Inflation Fears Ease — So Watch Out!
As I’ve pointed out before, the extreme leverage increases in our economy created a false inflation, and the de-leveraging is an inherently deflationary process.
There are signs that this false inflation is easing, and possibly even heading into a deflationary curve.
Consumer prices were flat in September as retreating costs for gasoline, clothes and new cars helped to offset rising prices for food, medical care and other things.
The new reading on the Consumer Price Index, the government’s most closely watched inflation barometer, came after prices actually dipped by 0.1 percent in August, the Labor Department reported Thursday.
In the inflation report, when energy and food products are stripped out, “core” prices inched up by just 0.1 percent in September, an improvement from a 0.2 percent advance in August.
The latest showing on inflation was better than economists expected. They were forecasting a 0.1 percent increase in overall prices and a 0.2 percent rise minus energy and food.
I’ve been watching locally as gas prices here in Orange County have dropped, from the $4.50/gallon range at the high points down into the $3.35/gallon range this morning. As they tend to lag the price of oil, they could drop even further. The [impending or currently existing] recession is eating into demand for most consumer goods, which puts downward pressure on prices for those as well.
Food is holding steady, but if we can get some pressure in Washington to end our silly corn ethanol program (only possible if Congressional Democrats try to punish their Midwestern Republican opponents), it could reduce prices there as well.
So why do I say watch out?
With the economy in for a period of weakness that could extend well into next year, inflation should also moderate, Bernanke and other Fed officials predict. Tamer inflation would give the Fed more leeway to slice rates again or at least keep them at low levels for some time.

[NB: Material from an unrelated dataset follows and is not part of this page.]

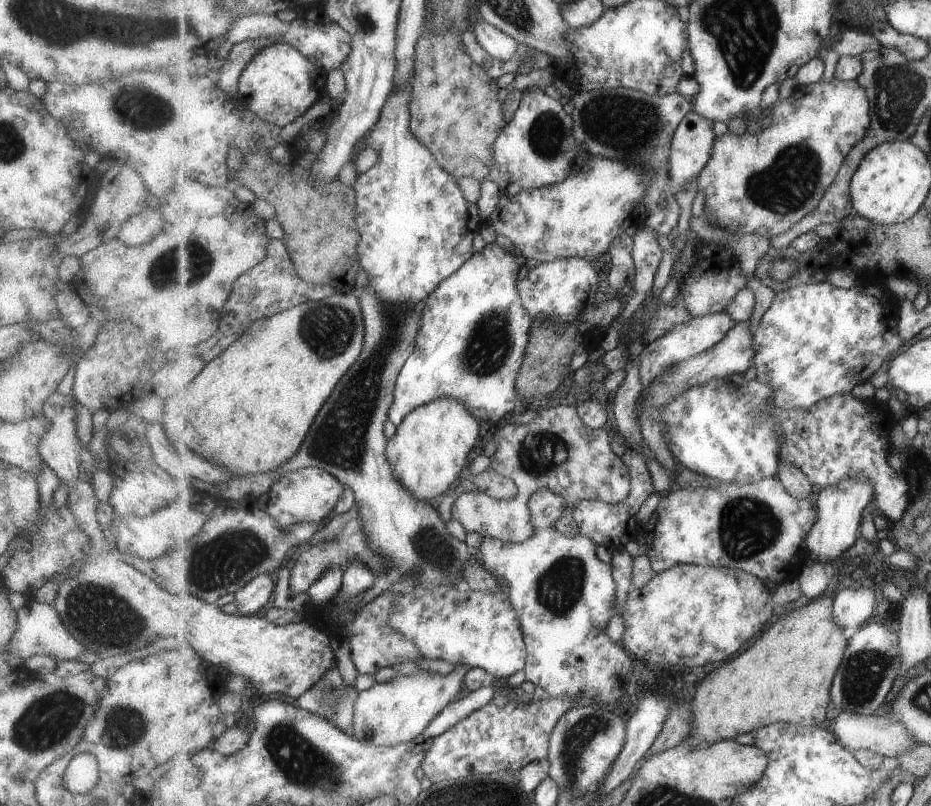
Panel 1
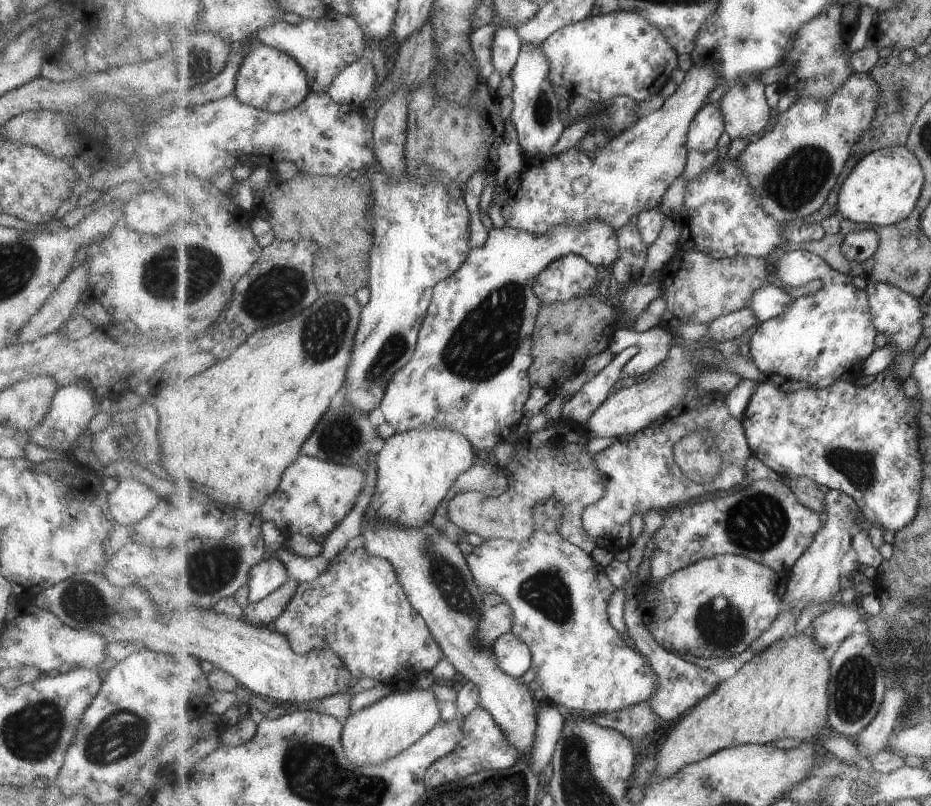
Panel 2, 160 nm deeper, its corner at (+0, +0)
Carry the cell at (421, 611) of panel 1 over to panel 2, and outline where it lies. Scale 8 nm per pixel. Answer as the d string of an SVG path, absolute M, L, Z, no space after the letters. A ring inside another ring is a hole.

“The rapidly disappearing inflation threat is providing the Federal Reserve full latitude to move to an easing bias on rates to combat the recession as well as the ongoing financial crisis,” said Brian Bethune, economist at Global Insight.
Many economists believe there’s a strong chance the Fed will lower rates at its next regularly scheduled meeting later this month. In an unprecedented assault on the financial crisis, the Fed and other major central banks together reduced rates last week. The Fed’s main rate dropped to 1.50 percent, from 2 percent.
He says this coming off a 2-week bender where the Fed, the Treasury, and our elected officials have pledged to throw liquidity at the problem to “unfreeze” this market. Now, there’s a chance that our super-intelligent always-prudent benevolent masters in Washington may lay down exactly the right amount of liquidity to forestall deflation, get markets moving, and not create inflation of their own… Yeah, that’s about as likely to happen as France adopting a 55-hour work week.
Much more likely is the scenario where our government throws dollar after dollar, rate cut after rate cut, and stimulus package after stimulus package at the problem until they see movement. After all, now that they know inflation fears are “disappearing”, they know that they have “full latitude” to act. Once they begin to see movement, they’ll finally realize that all those free dollars had a lag period and that they’ve overreached. We’ll have “booming growth” on paper as the value of our money erodes.
Sadly, only the few of us who know that these cycles are induced by a loose monetary system— those of us who saw this problem coming 2+ years ago— will accurately diagnose that the apparent growth is a chimera. And as usual, nobody will listen until it’s too late. They’ll blame the guy in office, and get ready to elect their next
savior politician to take care of them. “Pay no attention to the man behind the curtain! All hail the Wizard!”